While a compass and straightedge can design simple pieces of furniture, you also need curves that have a varying radius to draw smooth shapes that connect three or four points – the accelerating curves that give motion and life to furniture.
The tools for these important curves are commonly called French curves or Burmester curves. And they are the starting (and ending) point for any designer who wants to escape rigid rectilinear shapes and simple circles.
While you can buy inexpensive plastic curves at an art supply store, the plastic tools have disadvantages compared to traditional wooden curves.
Most plastic curves have small rabbets along their edges. While we understand the function of the rabbet for inking drawings, we think it interferes with making a true and smooth line because you can tilt your pencil or pen. Traditional wooden curves have no rabbet, allowing greater accuracy.
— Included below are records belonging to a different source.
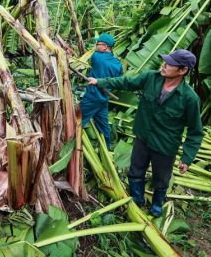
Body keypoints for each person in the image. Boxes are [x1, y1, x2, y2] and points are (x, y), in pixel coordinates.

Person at [87, 49, 203, 217]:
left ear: (183, 70)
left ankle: (157, 205)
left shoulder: (189, 98)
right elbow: (126, 82)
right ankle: (136, 199)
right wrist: (99, 81)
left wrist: (187, 157)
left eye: (170, 63)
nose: (164, 65)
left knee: (161, 178)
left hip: (165, 145)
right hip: (143, 136)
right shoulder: (151, 77)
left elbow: (195, 131)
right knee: (136, 170)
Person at [80, 33, 123, 150]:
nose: (95, 46)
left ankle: (70, 146)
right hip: (104, 98)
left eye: (97, 44)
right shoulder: (118, 64)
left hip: (93, 97)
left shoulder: (97, 57)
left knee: (78, 121)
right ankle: (106, 148)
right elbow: (118, 80)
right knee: (104, 127)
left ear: (105, 47)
Second, plastic curves are difficult to mark notations on, such as where you want a curve to start and stop. You can mark them with a permanent marker, but this is slow, inaccurate (in our experience) and messy. Plus, smooth plastic curves slide too easily on the paper while making your mark, again, spoiling your accuracy.
Traditional wooden curves, which are difficult to come by on the used market, are a joy to use. Warm in the hand, they are precise, they stick to the paper while you are drafting and it’s easy to write (and erase) notations on their surfaces.
The problem with traditional wooden curves is they were not truly dimensionally stable as they were typically made from solid hardwood. They were also fragile.
The Crucible Design Curves
When we set out to design our curves we wanted them to be strong and stable (like plastic curves) but warm, accurate and easy to use (like wooden curves). The solution is Baltic birch.
We designed our curves using an English set made in 1943 as our foundation and inspiration. The curves are cut and engraved just across the Ohio River from our Covington, Ky., shop.
Baltic birch is an excellent material for this tool. It is more dimensionally stable than any hardwood or softwood that we know of, it doesn’t absorb moisture as readily as wood and the plies of veneer ensure it will stay the same shape year round.
Our first set of curves consists of three of our favorite shapes. The large curve is about 12” long. The smaller two are about 6” long. A full set of curves encompassed many individual tools. And while we hope to bring out more curves in the future, we think these three are an excellent starting point.